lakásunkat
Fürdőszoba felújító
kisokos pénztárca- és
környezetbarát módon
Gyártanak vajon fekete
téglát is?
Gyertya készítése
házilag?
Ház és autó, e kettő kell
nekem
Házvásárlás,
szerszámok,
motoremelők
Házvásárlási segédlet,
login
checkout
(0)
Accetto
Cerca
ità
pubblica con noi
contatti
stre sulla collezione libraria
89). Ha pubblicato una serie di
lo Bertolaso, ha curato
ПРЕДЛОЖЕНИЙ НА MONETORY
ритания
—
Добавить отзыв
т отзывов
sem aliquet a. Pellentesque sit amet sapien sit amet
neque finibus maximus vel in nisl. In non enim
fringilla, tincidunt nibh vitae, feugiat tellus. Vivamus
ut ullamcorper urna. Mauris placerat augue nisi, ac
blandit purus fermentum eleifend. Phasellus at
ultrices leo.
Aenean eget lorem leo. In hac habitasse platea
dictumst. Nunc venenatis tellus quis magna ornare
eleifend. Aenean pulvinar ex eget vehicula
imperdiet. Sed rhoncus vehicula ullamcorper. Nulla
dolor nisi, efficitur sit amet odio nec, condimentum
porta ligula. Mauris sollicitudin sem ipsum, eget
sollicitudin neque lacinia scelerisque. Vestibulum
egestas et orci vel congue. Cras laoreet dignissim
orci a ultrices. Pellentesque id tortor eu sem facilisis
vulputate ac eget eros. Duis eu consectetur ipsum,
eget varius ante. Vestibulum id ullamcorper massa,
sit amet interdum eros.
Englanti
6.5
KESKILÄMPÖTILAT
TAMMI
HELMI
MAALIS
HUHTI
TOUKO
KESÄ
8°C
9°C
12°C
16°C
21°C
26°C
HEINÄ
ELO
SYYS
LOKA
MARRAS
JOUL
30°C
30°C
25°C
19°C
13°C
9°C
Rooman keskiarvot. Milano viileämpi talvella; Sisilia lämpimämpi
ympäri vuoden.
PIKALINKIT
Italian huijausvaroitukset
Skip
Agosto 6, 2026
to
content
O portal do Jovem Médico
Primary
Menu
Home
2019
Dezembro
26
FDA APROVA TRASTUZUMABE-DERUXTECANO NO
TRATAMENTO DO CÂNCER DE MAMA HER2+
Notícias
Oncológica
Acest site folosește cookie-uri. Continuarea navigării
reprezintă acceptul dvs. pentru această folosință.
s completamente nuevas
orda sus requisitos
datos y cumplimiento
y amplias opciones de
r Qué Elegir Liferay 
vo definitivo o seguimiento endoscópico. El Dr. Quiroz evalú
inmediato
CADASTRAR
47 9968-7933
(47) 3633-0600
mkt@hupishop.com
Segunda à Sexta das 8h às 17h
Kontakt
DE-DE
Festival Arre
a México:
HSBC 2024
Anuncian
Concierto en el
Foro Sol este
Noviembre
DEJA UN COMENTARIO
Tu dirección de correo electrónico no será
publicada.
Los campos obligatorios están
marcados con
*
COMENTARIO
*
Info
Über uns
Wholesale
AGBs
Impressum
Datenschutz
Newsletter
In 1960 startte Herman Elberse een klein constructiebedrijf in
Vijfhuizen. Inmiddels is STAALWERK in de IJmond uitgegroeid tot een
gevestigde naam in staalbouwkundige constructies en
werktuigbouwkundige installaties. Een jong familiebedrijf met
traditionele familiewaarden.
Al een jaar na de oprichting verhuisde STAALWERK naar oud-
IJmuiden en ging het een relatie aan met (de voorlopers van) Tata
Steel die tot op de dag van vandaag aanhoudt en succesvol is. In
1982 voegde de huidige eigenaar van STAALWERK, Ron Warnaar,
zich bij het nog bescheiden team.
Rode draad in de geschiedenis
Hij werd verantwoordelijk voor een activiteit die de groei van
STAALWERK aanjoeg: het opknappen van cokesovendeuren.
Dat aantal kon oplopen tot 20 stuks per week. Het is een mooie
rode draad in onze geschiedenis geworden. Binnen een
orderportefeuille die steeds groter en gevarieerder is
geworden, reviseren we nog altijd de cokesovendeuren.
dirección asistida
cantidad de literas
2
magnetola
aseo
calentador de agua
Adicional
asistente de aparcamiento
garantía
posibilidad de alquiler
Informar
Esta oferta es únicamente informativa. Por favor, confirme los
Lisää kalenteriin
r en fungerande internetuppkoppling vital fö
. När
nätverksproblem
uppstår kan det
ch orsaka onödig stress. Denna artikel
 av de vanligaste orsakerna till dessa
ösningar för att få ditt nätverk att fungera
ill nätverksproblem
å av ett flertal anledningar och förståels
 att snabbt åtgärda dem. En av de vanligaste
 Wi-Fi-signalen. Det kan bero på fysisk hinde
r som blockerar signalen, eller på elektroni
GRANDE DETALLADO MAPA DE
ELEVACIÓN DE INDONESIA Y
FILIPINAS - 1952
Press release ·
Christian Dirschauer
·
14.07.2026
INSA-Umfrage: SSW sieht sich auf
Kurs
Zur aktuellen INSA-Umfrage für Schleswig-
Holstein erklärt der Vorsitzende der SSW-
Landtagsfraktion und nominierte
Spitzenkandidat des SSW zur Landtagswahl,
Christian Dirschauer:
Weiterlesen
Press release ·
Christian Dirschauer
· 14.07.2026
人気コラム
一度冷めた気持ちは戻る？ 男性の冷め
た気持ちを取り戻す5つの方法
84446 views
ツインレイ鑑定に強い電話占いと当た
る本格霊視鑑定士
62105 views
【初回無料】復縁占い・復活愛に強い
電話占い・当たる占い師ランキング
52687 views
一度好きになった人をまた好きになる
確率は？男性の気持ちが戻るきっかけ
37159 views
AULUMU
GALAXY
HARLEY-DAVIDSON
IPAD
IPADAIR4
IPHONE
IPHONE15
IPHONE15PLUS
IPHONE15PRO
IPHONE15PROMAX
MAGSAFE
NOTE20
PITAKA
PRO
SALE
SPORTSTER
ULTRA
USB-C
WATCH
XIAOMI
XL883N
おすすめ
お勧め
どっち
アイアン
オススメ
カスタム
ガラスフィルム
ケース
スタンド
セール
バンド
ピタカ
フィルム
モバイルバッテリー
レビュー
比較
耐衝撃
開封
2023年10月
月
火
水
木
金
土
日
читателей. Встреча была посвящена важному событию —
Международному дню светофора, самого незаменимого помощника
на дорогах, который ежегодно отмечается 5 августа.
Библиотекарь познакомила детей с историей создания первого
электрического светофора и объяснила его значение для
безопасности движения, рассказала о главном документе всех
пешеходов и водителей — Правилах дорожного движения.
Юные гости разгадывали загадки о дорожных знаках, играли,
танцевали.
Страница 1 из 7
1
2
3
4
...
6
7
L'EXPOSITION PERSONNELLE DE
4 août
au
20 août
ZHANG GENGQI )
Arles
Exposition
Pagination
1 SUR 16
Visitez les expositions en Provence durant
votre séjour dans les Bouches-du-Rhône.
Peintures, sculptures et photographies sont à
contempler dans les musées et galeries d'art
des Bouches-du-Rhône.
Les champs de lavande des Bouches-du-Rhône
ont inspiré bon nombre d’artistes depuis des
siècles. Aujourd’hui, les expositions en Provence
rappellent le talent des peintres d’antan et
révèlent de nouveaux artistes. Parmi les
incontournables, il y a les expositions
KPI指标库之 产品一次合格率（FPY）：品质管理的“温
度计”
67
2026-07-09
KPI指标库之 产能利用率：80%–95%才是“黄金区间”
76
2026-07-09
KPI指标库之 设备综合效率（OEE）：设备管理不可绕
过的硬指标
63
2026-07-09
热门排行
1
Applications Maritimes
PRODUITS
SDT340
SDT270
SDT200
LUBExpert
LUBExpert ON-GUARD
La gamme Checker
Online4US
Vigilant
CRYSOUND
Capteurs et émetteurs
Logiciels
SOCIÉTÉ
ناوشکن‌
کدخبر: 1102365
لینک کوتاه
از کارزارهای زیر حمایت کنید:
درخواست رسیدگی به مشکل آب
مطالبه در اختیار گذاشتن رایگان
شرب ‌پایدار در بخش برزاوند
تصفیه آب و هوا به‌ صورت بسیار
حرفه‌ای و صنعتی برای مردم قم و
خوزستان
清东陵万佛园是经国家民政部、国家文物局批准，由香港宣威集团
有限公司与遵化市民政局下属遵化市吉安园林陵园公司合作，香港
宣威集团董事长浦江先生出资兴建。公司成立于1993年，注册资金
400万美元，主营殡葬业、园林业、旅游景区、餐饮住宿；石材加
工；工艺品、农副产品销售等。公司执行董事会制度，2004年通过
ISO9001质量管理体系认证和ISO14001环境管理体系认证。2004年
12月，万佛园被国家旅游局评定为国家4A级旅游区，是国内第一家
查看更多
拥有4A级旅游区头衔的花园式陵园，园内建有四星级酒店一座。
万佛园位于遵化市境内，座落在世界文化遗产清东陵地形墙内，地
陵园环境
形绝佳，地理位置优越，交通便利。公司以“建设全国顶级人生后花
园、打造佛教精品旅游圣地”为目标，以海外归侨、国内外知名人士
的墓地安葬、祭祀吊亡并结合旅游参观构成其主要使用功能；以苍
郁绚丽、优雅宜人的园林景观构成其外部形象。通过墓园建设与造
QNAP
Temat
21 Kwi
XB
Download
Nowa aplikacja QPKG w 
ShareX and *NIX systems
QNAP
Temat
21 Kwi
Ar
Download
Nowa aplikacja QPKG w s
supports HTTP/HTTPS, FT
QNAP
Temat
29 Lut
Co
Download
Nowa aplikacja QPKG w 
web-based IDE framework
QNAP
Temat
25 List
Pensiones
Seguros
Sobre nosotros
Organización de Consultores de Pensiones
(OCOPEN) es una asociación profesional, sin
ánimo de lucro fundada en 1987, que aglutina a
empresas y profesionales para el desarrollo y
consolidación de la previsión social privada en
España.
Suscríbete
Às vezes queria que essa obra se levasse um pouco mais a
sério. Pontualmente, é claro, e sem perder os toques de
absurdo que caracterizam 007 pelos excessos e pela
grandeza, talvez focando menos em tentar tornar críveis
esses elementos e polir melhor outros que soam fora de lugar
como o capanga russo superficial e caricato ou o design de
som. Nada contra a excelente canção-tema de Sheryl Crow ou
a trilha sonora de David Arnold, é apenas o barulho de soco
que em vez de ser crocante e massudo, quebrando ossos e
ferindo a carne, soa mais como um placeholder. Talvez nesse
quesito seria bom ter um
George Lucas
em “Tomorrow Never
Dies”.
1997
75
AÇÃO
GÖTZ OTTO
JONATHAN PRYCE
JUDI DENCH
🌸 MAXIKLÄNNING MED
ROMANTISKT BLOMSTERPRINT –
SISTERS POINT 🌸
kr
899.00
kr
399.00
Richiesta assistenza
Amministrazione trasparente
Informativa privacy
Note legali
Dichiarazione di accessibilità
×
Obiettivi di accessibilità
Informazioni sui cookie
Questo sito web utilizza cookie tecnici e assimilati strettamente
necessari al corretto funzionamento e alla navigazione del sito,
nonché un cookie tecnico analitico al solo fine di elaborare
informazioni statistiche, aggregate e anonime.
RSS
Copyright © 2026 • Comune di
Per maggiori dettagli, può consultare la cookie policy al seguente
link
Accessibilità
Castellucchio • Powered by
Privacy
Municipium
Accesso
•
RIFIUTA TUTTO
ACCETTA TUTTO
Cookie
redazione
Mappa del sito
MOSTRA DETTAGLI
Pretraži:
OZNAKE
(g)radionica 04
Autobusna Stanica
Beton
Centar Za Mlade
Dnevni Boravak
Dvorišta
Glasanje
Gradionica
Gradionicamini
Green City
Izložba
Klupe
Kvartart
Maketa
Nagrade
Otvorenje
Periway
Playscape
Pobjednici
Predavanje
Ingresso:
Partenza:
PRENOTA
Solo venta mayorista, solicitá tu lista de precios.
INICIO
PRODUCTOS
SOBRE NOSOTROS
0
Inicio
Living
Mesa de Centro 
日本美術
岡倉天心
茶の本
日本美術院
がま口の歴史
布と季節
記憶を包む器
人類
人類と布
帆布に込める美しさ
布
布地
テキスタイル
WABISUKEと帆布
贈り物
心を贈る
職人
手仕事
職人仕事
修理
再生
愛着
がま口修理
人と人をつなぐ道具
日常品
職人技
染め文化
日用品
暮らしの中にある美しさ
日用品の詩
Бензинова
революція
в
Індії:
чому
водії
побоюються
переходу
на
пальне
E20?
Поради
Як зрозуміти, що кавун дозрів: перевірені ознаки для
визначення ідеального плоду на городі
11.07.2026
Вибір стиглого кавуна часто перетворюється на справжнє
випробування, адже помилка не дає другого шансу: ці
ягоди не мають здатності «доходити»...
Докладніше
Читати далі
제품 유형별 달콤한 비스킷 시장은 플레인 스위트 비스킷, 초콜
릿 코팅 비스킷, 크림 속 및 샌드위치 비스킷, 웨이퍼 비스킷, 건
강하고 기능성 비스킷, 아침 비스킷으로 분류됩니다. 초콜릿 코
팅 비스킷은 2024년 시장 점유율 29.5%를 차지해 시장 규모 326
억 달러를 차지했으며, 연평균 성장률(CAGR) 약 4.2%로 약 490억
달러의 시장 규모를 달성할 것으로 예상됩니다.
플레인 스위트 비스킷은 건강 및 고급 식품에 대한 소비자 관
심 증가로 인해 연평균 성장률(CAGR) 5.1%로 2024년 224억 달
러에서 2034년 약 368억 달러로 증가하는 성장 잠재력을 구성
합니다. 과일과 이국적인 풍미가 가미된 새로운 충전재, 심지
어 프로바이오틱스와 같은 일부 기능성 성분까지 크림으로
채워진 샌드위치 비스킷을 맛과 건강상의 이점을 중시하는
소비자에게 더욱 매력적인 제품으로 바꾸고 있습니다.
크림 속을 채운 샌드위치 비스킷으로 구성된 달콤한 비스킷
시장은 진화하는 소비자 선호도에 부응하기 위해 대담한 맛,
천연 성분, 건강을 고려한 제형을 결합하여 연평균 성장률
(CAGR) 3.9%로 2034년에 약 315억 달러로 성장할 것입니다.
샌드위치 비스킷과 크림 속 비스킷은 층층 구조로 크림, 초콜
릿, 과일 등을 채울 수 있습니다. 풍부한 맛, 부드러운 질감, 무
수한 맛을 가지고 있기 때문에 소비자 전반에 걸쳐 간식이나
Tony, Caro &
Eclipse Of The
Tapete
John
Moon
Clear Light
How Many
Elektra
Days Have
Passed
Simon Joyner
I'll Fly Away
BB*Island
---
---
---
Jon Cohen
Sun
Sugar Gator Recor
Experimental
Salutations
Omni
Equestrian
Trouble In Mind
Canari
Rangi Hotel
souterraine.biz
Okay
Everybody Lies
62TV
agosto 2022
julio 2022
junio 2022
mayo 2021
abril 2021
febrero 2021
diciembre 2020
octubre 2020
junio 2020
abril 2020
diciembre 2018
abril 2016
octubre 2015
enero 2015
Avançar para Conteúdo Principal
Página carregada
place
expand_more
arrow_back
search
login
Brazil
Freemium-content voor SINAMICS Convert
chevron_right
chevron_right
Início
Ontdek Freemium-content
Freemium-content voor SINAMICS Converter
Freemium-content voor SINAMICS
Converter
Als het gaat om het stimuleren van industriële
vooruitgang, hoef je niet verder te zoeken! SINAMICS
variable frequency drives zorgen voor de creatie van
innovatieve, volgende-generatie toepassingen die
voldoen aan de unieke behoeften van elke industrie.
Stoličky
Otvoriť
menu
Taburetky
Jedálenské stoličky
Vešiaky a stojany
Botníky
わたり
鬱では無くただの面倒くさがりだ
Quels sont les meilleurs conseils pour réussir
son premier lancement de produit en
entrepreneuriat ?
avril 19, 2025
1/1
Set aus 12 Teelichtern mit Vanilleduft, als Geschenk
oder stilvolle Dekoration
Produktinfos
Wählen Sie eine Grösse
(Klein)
== == ==
● Brief:
Where the listing above reaches the line that contains "37159 views", start retyping, and finish with the line that contains "有限公司与遵化市民政局下属遵化市吉安园林陵园公司合作，香港"; reproduce those lines exactly and no others.

● Answer area:
37159 views
AULUMU
GALAXY
HARLEY-DAVIDSON
IPAD
IPADAIR4
IPHONE
IPHONE15
IPHONE15PLUS
IPHONE15PRO
IPHONE15PROMAX
MAGSAFE
NOTE20
PITAKA
PRO
SALE
SPORTSTER
ULTRA
USB-C
WATCH
XIAOMI
XL883N
おすすめ
お勧め
どっち
アイアン
オススメ
カスタム
ガラスフィルム
ケース
スタンド
セール
バンド
ピタカ
フィルム
モバイルバッテリー
レビュー
比較
耐衝撃
開封
2023年10月
月
火
水
木
金
土
日
читателей. Встреча была посвящена важному событию —
Международному дню светофора, самого незаменимого помощника
на дорогах, который ежегодно отмечается 5 августа.
Библиотекарь познакомила детей с историей создания первого
электрического светофора и объяснила его значение для
безопасности движения, рассказала о главном документе всех
пешеходов и водителей — Правилах дорожного движения.
Юные гости разгадывали загадки о дорожных знаках, играли,
танцевали.
Страница 1 из 7
1
2
3
4
...
6
7
L'EXPOSITION PERSONNELLE DE
4 août
au
20 août
ZHANG GENGQI )
Arles
Exposition
Pagination
1 SUR 16
Visitez les expositions en Provence durant
votre séjour dans les Bouches-du-Rhône.
Peintures, sculptures et photographies sont à
contempler dans les musées et galeries d'art
des Bouches-du-Rhône.
Les champs de lavande des Bouches-du-Rhône
ont inspiré bon nombre d’artistes depuis des
siècles. Aujourd’hui, les expositions en Provence
rappellent le talent des peintres d’antan et
révèlent de nouveaux artistes. Parmi les
incontournables, il y a les expositions
KPI指标库之 产品一次合格率（FPY）：品质管理的“温
度计”
67
2026-07-09
KPI指标库之 产能利用率：80%–95%才是“黄金区间”
76
2026-07-09
KPI指标库之 设备综合效率（OEE）：设备管理不可绕
过的硬指标
63
2026-07-09
热门排行
1
Applications Maritimes
PRODUITS
SDT340
SDT270
SDT200
LUBExpert
LUBExpert ON-GUARD
La gamme Checker
Online4US
Vigilant
CRYSOUND
Capteurs et émetteurs
Logiciels
SOCIÉTÉ
ناوشکن‌
کدخبر: 1102365
لینک کوتاه
از کارزارهای زیر حمایت کنید:
درخواست رسیدگی به مشکل آب
مطالبه در اختیار گذاشتن رایگان
شرب ‌پایدار در بخش برزاوند
تصفیه آب و هوا به‌ صورت بسیار
حرفه‌ای و صنعتی برای مردم قم و
خوزستان
清东陵万佛园是经国家民政部、国家文物局批准，由香港宣威集团
有限公司与遵化市民政局下属遵化市吉安园林陵园公司合作，香港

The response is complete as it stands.